Pour beaucoup d’autres, à gauche surtout, l’avenir semble plus incertain. Les prochaines élections sénatoriales (en septembre) et européennes (en 2019) risquent de ne pas offrir aux socialistes ou écologistes beaucoup d’opportunités de reclassement. Certes, les anciens députés et ministres bénéficient encore de régimes de chômage et de retraite qui devraient en mettre quelques-uns à l’abri. Il serait étonnant qu’on en retrouve au RSA dans les années à venir.

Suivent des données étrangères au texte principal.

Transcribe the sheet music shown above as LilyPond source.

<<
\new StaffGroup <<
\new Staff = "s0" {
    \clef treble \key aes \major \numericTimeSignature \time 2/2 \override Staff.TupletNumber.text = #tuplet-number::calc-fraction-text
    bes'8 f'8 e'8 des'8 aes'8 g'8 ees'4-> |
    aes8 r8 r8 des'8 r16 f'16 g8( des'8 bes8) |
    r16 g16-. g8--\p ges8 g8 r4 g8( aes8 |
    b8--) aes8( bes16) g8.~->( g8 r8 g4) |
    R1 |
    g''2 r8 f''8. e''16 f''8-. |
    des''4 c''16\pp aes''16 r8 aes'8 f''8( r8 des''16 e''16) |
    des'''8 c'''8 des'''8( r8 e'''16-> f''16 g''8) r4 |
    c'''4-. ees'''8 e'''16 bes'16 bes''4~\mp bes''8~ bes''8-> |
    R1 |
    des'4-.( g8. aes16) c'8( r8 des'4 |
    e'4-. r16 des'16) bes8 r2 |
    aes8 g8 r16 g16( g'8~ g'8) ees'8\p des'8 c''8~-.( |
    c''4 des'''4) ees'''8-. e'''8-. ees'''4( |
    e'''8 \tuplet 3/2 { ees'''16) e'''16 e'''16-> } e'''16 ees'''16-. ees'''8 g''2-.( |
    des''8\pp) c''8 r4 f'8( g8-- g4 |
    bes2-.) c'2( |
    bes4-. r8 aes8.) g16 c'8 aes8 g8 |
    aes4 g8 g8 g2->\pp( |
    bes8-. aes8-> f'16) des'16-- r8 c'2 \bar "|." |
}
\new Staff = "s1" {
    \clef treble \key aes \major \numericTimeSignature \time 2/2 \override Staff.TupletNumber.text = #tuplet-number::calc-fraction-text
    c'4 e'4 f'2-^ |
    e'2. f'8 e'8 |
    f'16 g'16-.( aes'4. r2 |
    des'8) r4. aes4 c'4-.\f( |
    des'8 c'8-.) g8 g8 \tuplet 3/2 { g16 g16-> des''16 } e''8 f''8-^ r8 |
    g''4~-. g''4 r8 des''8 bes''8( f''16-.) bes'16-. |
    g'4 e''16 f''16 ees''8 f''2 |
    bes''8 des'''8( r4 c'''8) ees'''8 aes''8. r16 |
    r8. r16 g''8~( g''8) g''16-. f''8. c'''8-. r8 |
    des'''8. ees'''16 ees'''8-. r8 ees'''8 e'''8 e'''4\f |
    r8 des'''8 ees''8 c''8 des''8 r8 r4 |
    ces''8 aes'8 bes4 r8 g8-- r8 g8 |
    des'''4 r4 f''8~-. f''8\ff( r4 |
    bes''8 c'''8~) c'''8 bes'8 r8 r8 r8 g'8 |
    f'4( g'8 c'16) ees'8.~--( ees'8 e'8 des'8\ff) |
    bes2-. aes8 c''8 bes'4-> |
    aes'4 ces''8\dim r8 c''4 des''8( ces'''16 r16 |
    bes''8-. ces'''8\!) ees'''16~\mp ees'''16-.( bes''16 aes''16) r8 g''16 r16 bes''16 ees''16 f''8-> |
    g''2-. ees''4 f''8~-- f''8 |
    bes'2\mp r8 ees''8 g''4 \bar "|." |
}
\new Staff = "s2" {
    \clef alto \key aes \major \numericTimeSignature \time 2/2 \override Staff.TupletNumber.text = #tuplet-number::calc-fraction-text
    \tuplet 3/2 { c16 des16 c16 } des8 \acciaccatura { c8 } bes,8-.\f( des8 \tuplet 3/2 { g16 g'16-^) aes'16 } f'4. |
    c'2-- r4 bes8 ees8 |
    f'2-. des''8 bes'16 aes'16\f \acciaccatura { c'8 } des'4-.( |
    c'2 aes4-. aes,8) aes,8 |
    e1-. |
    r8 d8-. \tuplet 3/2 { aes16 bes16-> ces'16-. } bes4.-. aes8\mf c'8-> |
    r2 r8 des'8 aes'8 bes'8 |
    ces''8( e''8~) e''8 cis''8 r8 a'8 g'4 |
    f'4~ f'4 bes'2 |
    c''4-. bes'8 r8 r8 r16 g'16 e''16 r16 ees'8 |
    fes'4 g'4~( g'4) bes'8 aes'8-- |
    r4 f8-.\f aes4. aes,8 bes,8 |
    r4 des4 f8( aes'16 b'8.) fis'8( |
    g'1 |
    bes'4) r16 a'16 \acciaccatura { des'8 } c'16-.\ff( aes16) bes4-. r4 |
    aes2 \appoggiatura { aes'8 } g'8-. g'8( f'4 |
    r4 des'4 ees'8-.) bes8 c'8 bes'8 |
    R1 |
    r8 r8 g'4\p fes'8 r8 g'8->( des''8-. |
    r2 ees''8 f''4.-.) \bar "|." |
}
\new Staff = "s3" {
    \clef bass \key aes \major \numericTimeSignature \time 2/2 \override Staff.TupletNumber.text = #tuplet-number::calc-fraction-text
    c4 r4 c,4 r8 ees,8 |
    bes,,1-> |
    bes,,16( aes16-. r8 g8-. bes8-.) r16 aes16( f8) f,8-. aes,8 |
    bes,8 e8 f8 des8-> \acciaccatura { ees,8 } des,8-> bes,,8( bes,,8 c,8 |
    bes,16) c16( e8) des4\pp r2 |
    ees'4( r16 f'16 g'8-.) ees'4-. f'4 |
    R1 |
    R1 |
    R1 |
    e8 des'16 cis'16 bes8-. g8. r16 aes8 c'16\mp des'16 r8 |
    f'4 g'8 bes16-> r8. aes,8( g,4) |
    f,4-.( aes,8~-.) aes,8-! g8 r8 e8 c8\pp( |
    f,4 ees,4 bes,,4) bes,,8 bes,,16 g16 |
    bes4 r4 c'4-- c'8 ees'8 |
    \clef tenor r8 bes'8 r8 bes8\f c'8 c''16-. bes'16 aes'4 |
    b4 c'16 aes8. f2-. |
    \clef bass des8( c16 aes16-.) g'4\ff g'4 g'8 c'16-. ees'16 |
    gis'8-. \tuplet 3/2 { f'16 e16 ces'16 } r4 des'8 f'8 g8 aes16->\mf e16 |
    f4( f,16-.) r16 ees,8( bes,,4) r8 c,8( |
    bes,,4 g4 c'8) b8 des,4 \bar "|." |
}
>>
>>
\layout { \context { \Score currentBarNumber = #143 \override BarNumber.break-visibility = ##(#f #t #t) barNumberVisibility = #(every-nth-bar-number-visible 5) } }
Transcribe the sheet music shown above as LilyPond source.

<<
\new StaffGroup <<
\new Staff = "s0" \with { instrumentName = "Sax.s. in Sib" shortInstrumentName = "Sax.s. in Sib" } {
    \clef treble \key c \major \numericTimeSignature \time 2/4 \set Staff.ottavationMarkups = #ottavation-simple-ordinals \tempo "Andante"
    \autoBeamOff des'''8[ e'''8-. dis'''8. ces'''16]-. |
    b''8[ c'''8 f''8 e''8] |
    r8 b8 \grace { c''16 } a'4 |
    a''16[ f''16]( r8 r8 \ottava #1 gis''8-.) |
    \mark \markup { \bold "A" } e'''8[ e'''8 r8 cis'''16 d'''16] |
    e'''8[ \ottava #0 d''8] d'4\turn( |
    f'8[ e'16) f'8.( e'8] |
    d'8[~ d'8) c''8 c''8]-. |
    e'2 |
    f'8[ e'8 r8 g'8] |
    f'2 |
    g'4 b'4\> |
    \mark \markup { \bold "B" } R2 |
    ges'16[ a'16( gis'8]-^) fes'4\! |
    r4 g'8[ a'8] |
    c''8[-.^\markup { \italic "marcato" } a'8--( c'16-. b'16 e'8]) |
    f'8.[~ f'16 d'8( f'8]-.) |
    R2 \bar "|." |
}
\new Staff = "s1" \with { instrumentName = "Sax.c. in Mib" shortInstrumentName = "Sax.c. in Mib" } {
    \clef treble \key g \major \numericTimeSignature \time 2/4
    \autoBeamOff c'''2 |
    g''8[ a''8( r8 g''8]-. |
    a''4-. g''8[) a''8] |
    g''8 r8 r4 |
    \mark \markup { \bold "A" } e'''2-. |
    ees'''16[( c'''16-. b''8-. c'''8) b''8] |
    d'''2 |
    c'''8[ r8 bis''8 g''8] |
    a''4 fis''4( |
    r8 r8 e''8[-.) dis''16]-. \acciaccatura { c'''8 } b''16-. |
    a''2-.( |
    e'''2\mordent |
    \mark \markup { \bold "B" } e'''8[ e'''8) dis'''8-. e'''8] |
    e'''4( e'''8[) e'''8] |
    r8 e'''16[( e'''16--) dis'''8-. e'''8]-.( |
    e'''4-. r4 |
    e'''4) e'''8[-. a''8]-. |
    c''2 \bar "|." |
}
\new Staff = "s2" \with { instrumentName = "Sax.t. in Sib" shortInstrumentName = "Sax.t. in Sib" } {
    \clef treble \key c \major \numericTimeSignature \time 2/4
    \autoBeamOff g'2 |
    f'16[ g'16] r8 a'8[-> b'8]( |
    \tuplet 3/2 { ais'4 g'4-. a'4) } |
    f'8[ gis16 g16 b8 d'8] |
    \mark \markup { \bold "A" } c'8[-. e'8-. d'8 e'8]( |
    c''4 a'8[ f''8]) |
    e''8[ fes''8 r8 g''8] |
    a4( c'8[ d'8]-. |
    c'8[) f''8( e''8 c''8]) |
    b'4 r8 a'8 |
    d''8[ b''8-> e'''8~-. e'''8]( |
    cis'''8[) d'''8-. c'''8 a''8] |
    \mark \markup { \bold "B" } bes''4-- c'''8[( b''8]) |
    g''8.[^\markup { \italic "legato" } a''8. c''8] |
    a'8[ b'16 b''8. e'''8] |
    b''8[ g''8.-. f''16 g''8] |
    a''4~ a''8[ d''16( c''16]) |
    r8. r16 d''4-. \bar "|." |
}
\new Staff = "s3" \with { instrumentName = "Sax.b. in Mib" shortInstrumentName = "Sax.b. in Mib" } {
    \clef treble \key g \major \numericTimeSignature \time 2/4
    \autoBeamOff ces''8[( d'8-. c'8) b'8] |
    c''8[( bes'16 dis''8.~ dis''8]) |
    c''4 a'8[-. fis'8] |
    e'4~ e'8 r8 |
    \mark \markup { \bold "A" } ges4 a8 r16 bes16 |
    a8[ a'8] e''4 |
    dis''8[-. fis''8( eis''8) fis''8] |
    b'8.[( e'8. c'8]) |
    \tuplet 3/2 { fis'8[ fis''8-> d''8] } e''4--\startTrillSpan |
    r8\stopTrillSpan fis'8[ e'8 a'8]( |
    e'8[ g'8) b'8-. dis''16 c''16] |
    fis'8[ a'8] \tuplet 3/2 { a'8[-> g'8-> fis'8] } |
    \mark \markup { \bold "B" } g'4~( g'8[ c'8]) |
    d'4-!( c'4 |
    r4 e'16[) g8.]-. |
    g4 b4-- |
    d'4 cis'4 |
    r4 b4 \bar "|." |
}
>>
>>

Leur situation est moins grave que celles de leurs anciens collaborateurs confrontés, avec la perte de nombreux employeurs potentiels, à un reflux considérable des débouchés. Mais la multiplication ces dernières décennies des profils de purs professionnels de la politique, sans métier préalable dans la société civile, apparaît comme un risque important face à la fragilisation des carrières électorales qu’entraînent les règles de plus en plus strictes de non-cumul des mandats. Les « députés barbus » de 1981 ont pu redevenir enseignants après un échec électoral, l’Éducation nationale se montrant au besoin assez généreuse pour leur trouver un poste aménagé. Les promotions ministérielles sous Hollande se sont souvent payées cher en termes d’éloignement du terrain. Les anciens ministres ont bien constitué des carnets d’adresses dans leurs portefeuilles même éphémères, mais il n’est pas simple de les valoriser à l’heure où la chasse aux conflits d’intérêts bat son plein. Il sera intéressant de voir comment les nouveaux élus En Marche issus de la « société civile » vont gérer la perspective d’un mandat qui s’annonce unique pour beaucoup d’entre eux, avec les effets conjugués d’un probable reflux électoral et de la réduction annoncée des effectifs parlementaires. L’investissement de certains dans leur mandat pourrait n’être que partiel.